↓↓↓

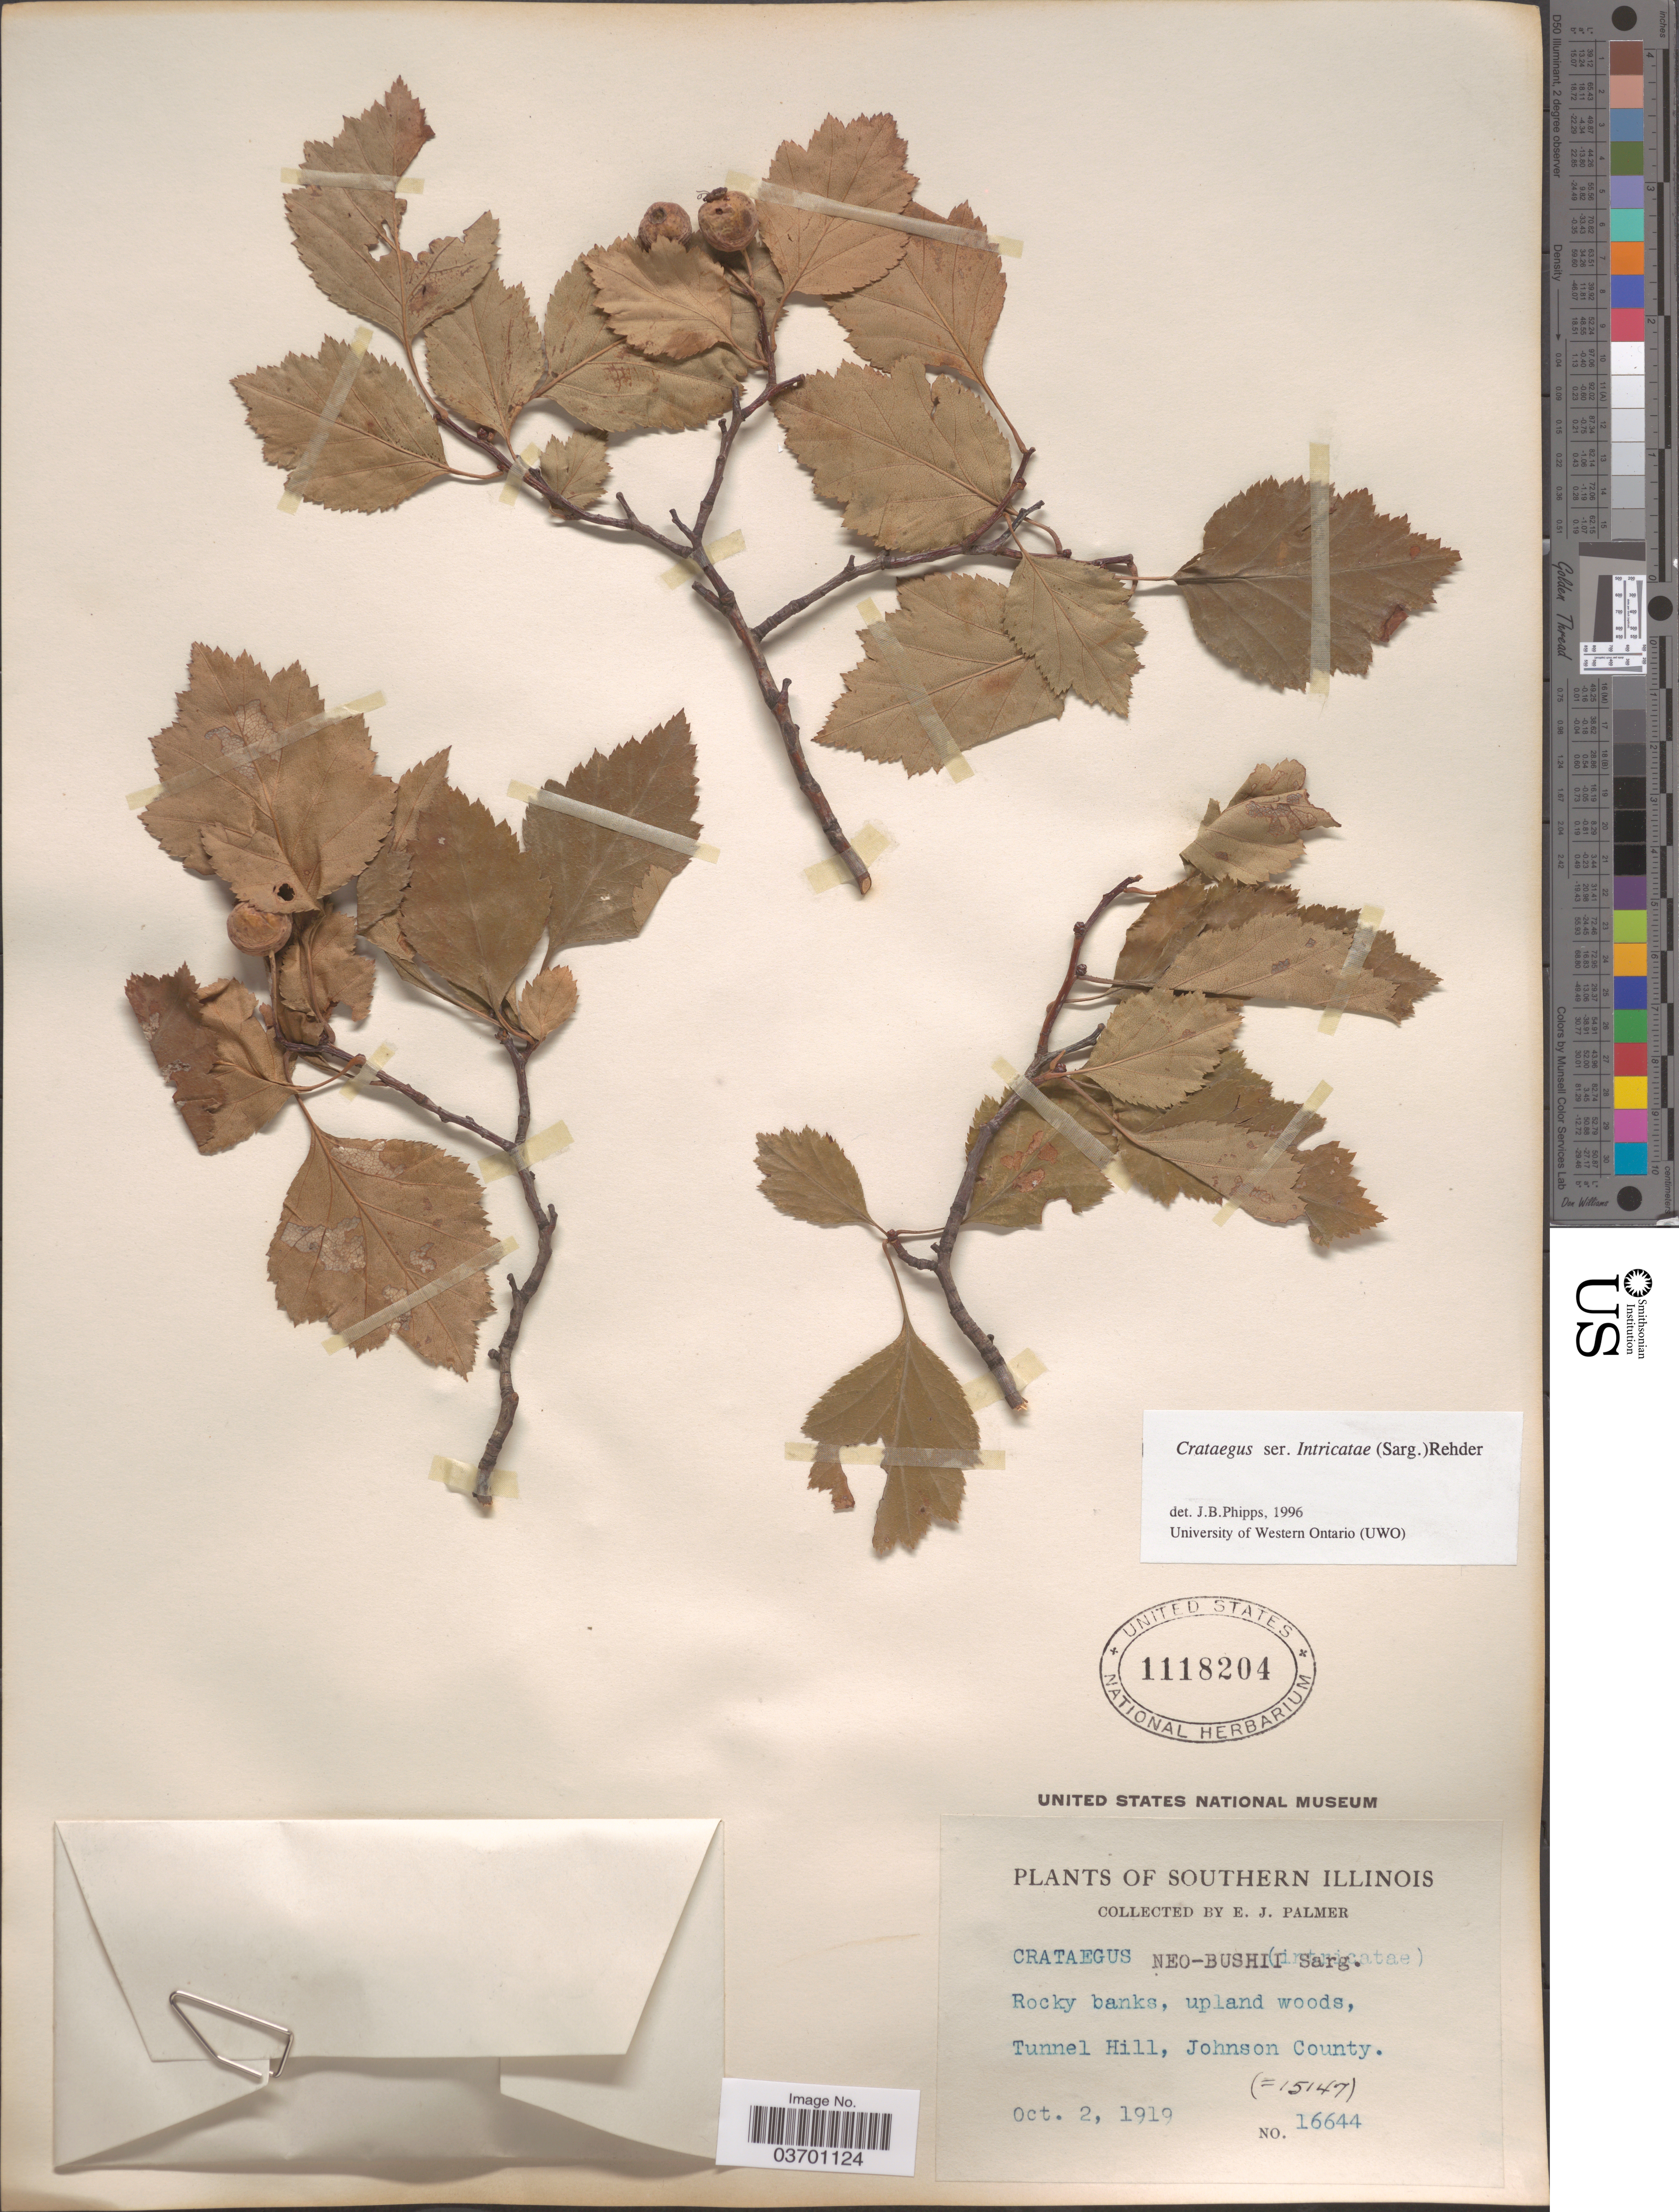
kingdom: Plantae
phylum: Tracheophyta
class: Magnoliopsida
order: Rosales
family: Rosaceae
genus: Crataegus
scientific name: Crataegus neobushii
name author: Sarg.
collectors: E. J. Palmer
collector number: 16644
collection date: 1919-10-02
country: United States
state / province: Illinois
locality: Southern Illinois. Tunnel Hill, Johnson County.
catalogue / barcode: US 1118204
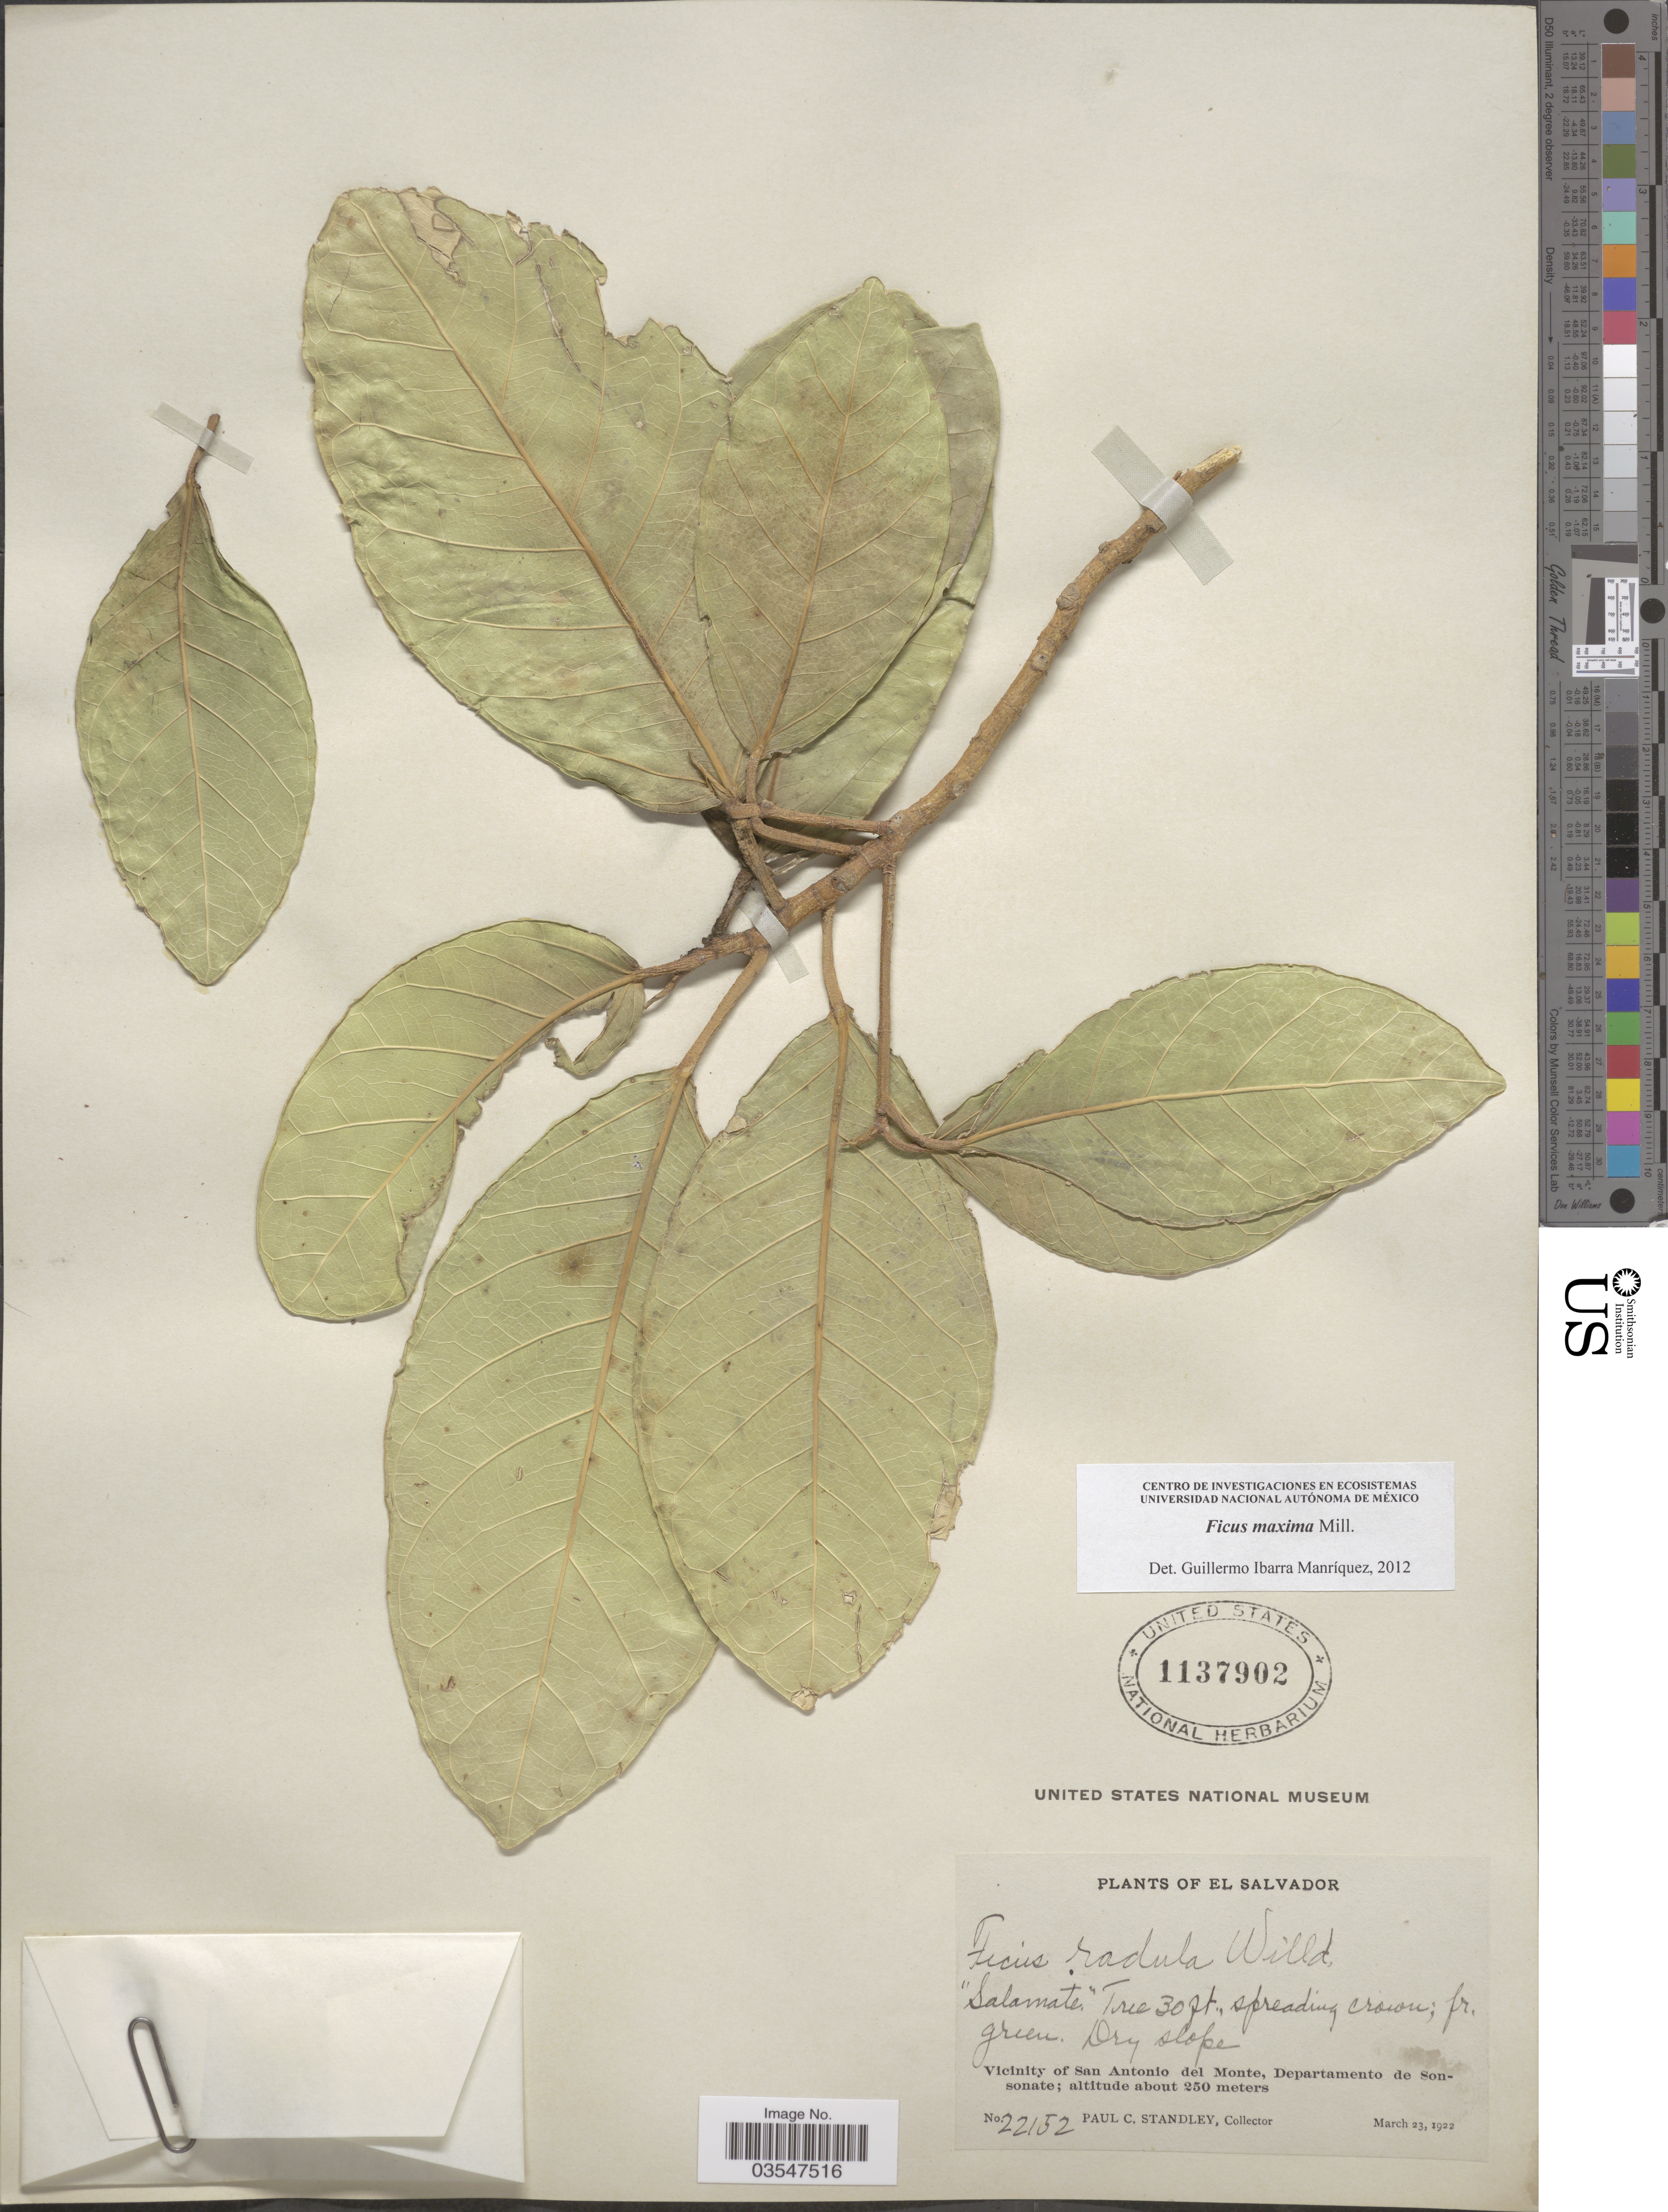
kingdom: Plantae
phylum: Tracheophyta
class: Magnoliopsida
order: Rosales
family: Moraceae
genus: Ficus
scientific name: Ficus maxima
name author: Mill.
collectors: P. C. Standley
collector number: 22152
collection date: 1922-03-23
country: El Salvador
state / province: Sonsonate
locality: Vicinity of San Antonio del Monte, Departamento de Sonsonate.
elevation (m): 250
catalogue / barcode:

↑↑↑

Give every line of the records above as a numbered list, leaving out blank lines and the pictures.

1. kingdom: Plantae
2. phylum: Tracheophyta
3. class: Magnoliopsida
4. order: Rosales
5. family: Rosaceae
6. genus: Crataegus
7. scientific name: Crataegus neobushii
8. name author: Sarg.
9. collectors: E. J. Palmer
10. collector number: 16644
11. collection date: 1919-10-02
12. country: United States
13. state / province: Illinois
14. locality: Southern Illinois. Tunnel Hill, Johnson County.
15. catalogue / barcode: US 1118204
16. kingdom: Plantae
17. phylum: Tracheophyta
18. class: Magnoliopsida
19. order: Rosales
20. family: Moraceae
21. genus: Ficus
22. scientific name: Ficus maxima
23. name author: Mill.
24. collectors: P. C. Standley
25. collector number: 22152
26. collection date: 1922-03-23
27. country: El Salvador
28. state / province: Sonsonate
29. locality: Vicinity of San Antonio del Monte, Departamento de Sonsonate.
30. elevation (m): 250
31. catalogue / barcode:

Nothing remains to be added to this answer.